UNE DERNIERE MISSION AVANT LA RETRAITE AVEC LES BELGIAN CATS
Si nous n’avons pas abordé la sélection nationale belge jusqu’ici, c’est pour une bonne raison : Ann Wauters a longtemps mis sa carrière internationale de côté pour mener à bien ses carrières européennes et américaines. Mais Ann croit en cette nouvelle génération belge, qu’elle a pu côtoyer lors de sa saison en Belgique, mais aussi en ayant été coach adjointe auprès des espoirs féminines Belges à l’occasion du mondial U19. Elle découvre alors de jeunes joueuses très prometteuses, à l’instar de Julie Allemand ou d’Elise Ramette, pour qui elle veut devenir un mentor. Des joueuses qu’elle va par la suite retrouver avec les Belgian Cats, pour réussir les premières épopées de l’histoire belge : les championnats d’Europe 2017 en sont la première pierre. Premières d’un groupe dans lequel figure la Russie notamment, les Belges s’ouvrent les portes d’un quart de finale plutôt abordable. Les Belgian Cats s’imposent 79-66 face à l’Italie, et s’offrent alors le droit de rêver. Mais contre l’Espagne, peu d’espoirs sont permis, et Ann Wauters n’y peut rien. Reste un dernier match à jouer, pour la troisième place et une première médaille internationale, face à une surprenante équipe de Grèce. Trop fortes, les Belges s’imposent 78 à 45, offrant ainsi à Ann Wauters la joie d’un premier succès d’envergure avec le maillot de sa sélection sur le dos.
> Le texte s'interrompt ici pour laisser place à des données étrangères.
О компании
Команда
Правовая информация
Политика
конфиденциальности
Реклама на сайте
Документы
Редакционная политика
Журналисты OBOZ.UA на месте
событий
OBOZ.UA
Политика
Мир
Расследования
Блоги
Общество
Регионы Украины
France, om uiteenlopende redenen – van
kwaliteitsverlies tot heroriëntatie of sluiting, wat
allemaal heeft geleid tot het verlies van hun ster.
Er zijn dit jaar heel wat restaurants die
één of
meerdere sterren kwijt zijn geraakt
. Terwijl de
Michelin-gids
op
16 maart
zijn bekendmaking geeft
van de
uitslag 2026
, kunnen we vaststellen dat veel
Les émotions ont été si fortes qu’Ann Wauters va décider de prolonger au maximum sa carrière pour vivre, à 41 ans à Tokyo, les premiers jeux olympiques de sa sélection nationale. Si, à cause de son genou qui l’embête depuis quelques temps, elle ne joue qu’un petit bout de match pour deux points marqués, la légende absolue des Belgian Cats tire sa révérence sur une compétition qui marque l’avènement de la Belgique au premier plan du basket mondial.
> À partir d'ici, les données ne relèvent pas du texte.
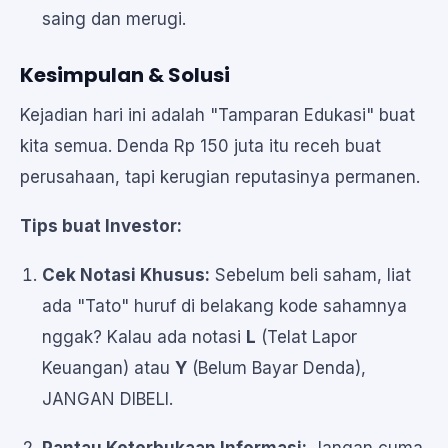
saing dan merugi.
Kesimpulan & Solusi
Kejadian hari ini adalah "Tamparan Edukasi" buat
kita semua. Denda Rp 150 juta itu receh buat
perusahaan, tapi kerugian reputasinya permanen.
Tips buat Investor:
Cek Notasi Khusus:
Sebelum beli saham, liat
ada "Tato" huruf di belakang kode sahamnya
nggak? Kalau ada notasi
L
(Telat Lapor
Keuangan) atau
Y
(Belum Bayar Denda),
JANGAN DIBELI.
En près de 23 années au plus haut niveau, Ann Wauters a écrit les lignes de l’un des plus beaux palmarès du basket mondial. 10 championnats remportés dans 3 pays différents, de nombreuses coupes domestiques glanées, quatre EuroLeague remportées avec autant de récompenses de MVP du Final Four, en plus d’une bague WNBA et d’une médaille de bronze à l’Euro 2017 et une participation aux JO de Tokyo. Elle a marqué de son empreinte les clubs par lesquels elle est passée, jusqu’à figurer dans le 5 des 20 ans de la LFB. Elle aura ouvert la voie aux Européennes en WNBA, et notamment aux joueuses Belges. Dans son sillage, les Belgian Cats ont remporté coups sur coups les Euros 2023 et 2025, chose impensable avant le début de sa carrière. Emma Meesseman, Julie Allemand et Julie Vanloo ont, entre autres, évoluées ou évoluent encore aux côtés des meilleures joueuses du monde. Par ses performances et sa soif de victoire, Ann Wauters s’est offert le droit d’être considérée comme la plus grande joueuse belge de l’histoire et l’un des plus grandes de son continent.